By transforming the time axis of a standard Brownian Motion in just the right way, we can produce a much more familiar-looking process with this same behavior. We need to find a transformation $D$ such that $W(D(t))$ has a “volatility” of $\sigma_0 + mt$ at any time $t$. A change in time of $\delta$ from time $t$ must produce a change in $D$ by $(\sigma_0 + mt)^2 \delta$. That is, $D$ satisfies $D(t+\delta) = D(t) + (\sigma_0 + mt)^2 \delta$ in the limit. Rearranging, and taking an anti-derivative, we find that a solution is $D(t) = \sigma_0^2 t + \sigma_0 m t^2 + m^2 t^3/3$. So our final result is

\begin{align*} W(\sigma_0^2 t + \sigma_0 m t^2 + m^2 t^3/3) \end{align*}

This diffusion has the same infinitesimal behavior as $R(t)$ at all times, so they are identical processes. The following simulations support this result. We will plot a diffusion on (0,1) with $\sigma(t) = 1-t$ (i.e. linear with $\sigma_0=1$ and $m=-1$). First, we generate the desired diffusion sequentially. Next, we generate the same diffusion using standard Brownian Motion and the $D$ transformation discovered earlier. Note that the GenerateBM function invoked below can be found in an earlier post. The resemblance between the two plots gives us some reassurance that our results are correct.

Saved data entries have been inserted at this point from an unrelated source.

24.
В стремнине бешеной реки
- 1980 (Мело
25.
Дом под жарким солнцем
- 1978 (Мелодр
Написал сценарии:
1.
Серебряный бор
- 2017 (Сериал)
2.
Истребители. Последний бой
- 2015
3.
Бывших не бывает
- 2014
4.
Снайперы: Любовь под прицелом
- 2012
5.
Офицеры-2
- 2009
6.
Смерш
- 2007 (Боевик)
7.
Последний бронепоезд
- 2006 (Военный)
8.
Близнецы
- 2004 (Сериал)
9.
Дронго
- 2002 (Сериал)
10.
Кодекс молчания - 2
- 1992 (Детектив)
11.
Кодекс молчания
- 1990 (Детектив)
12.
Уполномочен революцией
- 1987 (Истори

Now consider the distribution of $\log V(l)/V(0)$.

\begin{align*} \log V(l)/V(0) &= \log V(l) - \log V(0)\\ &= [v_0 + \mu l + W(\sigma_0^2 l + \sigma_0 m l^2 + m^2 l^3/3)] - [v_0]\\ &= \mu l + W(l [(\sigma_0 + ml/2)^2 + (m l)^2/12])\\ &\approx \mu l + W(l (\sigma_0 + ml/2)^2) \qquad \qquad \text{if $ml$ is small} \end{align*}

It is normally distributed with variance approximately $l (\sigma_0 + ml/2)^2$, assuming the product of $m$ and $l$, which is the change in $\sigma$ over the interval, is much smaller than one. Plots indicate that this assumption holds up quite well overall, though not perfectly; we could always use a smaller interval if necessary to make the assumption more plausible. Therefore, it is easy to see that estimating the variance from a sample of random variables with this distribution allows us to estimate $(\sigma_0 + ml/2)^2$, the squared volatility at the midpoint of the interval $(0,l)$. Likewise, it can be shown that the same process provides an estimate for the squared volatilities at the midpoints of the $n$ consecutive intervals of length $l$ from $(0,T)$.

The upshot is, we can still use the same estimator derived earlier to estimate the same quantities (midpoint $\sigma^2$ values), but now we have justified ourselves with a more believable model.